## What the task asks
Only lines containing the word "Left" belong in the answer; copy each one from the records.

## Supplied records
• • • • • • •

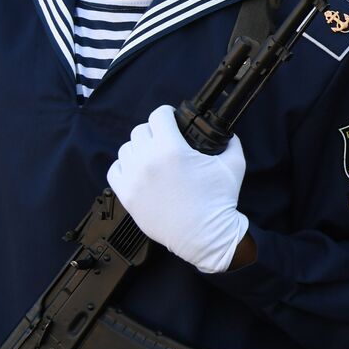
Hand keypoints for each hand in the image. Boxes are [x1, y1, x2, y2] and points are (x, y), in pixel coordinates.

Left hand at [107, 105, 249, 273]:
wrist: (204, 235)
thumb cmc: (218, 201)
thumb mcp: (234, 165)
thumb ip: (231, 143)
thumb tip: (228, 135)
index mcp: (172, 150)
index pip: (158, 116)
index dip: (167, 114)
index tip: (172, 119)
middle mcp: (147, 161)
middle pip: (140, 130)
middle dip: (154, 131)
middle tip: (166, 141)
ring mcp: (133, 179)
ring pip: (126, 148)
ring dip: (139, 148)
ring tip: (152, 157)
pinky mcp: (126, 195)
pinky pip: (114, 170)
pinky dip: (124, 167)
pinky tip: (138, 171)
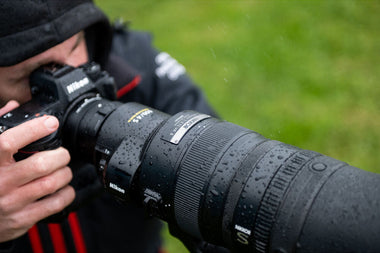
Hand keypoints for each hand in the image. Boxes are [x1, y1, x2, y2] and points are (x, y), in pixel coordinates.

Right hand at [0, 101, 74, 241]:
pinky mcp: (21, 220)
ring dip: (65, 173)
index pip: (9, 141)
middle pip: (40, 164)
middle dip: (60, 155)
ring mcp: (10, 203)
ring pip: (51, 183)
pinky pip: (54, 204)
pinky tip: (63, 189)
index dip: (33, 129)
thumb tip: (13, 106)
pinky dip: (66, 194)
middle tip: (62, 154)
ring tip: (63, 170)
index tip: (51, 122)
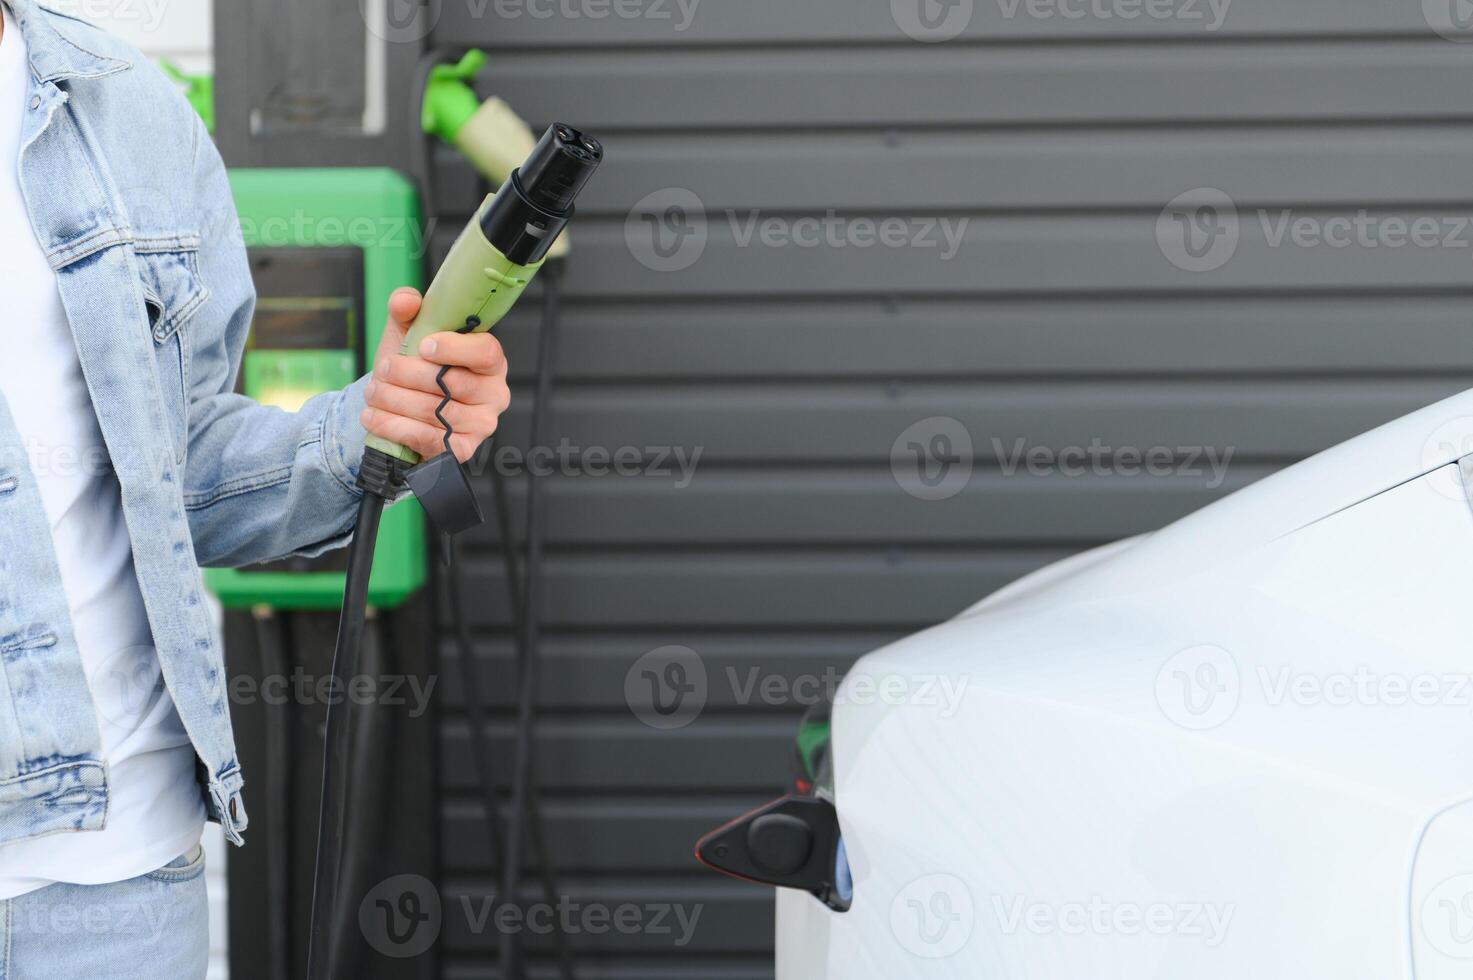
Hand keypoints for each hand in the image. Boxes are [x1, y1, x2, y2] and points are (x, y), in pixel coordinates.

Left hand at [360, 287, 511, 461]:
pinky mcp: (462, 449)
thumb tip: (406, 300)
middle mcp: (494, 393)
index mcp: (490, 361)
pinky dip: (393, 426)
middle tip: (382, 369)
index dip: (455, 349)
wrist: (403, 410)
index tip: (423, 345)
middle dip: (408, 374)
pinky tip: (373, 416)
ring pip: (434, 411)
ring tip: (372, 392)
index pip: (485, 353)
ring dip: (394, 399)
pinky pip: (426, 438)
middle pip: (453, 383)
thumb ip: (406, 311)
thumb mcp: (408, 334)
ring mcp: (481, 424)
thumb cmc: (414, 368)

• • • • • • •

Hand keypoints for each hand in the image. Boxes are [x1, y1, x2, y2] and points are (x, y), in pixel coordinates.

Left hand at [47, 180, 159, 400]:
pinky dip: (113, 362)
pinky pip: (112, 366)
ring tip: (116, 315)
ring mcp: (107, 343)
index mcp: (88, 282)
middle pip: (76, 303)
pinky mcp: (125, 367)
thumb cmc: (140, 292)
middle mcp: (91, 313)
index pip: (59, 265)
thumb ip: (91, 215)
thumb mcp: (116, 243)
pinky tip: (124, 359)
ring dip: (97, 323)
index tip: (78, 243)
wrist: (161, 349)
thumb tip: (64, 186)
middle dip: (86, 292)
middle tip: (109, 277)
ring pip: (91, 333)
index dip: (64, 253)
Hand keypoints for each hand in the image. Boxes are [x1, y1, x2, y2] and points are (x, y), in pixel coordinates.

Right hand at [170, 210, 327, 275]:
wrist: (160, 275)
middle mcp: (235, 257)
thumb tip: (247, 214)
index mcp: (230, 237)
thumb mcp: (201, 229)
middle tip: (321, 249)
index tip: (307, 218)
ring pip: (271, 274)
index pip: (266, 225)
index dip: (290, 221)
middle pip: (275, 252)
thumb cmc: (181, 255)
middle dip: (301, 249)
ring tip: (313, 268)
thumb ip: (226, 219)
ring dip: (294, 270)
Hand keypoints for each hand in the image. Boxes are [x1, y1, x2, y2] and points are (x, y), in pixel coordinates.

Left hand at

• • • • • • •

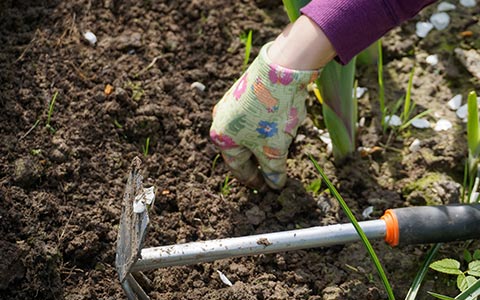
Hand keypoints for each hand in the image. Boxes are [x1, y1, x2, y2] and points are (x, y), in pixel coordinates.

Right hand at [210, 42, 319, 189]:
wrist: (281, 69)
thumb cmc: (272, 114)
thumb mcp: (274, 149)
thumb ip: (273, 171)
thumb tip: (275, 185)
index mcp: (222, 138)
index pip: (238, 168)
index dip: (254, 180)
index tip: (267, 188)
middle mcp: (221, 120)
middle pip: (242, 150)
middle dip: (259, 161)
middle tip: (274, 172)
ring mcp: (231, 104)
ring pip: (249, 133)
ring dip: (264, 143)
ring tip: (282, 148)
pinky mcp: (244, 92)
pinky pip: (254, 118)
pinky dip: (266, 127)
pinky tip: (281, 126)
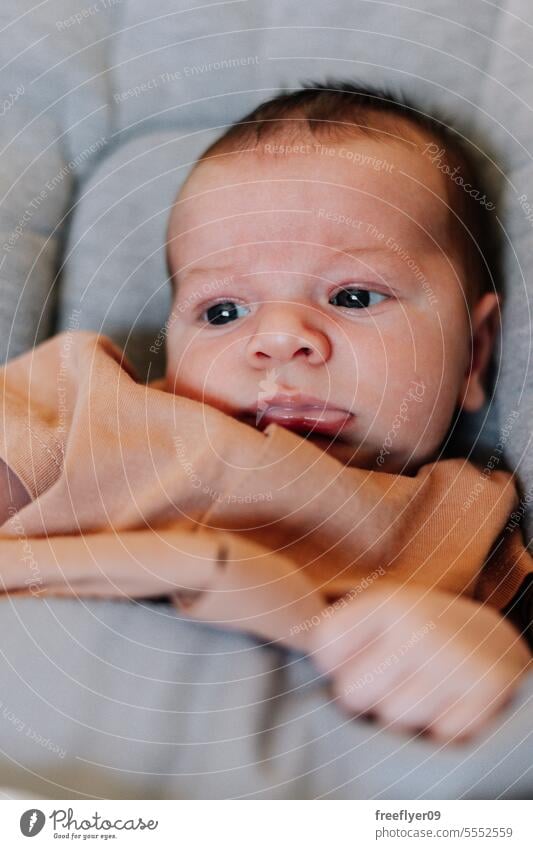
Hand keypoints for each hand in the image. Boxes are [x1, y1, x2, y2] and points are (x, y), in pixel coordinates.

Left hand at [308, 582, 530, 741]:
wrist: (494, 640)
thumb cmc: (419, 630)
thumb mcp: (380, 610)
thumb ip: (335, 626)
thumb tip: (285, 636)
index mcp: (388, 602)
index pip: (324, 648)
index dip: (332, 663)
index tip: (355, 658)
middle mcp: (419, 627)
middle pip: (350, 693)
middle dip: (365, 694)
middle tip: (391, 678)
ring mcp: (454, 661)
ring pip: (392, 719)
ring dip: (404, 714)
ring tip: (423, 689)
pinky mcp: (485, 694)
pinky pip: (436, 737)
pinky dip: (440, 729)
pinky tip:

• • • • • • •

## Expected output
Left hand at [107, 105, 249, 273]:
Left hand at [360, 287, 511, 461]:
Left hand at [47, 180, 159, 400]:
Left hand at
Left hand at [308, 582, 530, 741]:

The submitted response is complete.